▶ _THE TASK_: Please repeat, from the entries that follow, the lines from the one containing "усиливает премиальность подачи и идеально" through the one containing "OSQ Round Bowl 750 W Контейнер" exactly, adding nothing.

▶ _DATA RECORDS_:
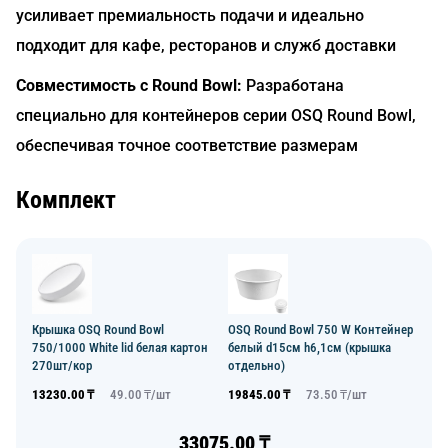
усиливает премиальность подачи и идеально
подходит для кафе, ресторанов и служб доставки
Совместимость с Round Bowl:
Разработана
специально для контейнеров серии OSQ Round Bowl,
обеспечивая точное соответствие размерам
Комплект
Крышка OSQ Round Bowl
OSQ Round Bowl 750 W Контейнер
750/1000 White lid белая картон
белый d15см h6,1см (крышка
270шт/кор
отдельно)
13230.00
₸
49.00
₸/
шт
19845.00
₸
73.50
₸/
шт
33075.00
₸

...

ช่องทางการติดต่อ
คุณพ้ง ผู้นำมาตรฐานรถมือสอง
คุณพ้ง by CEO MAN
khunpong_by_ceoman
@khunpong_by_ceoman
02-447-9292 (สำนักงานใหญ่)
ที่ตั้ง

▶ _TASK RESULT_:
усиливает премиальность подачи и идеально
подходит для кафе, ресторанов и служб доставки
Совместимость с Round Bowl:
Разработана
специально для контейнеров серии OSQ Round Bowl,
обеспечивая точное соответствие размерам
Комплект
Крышка OSQ Round Bowl
OSQ Round Bowl 750 W Контейнер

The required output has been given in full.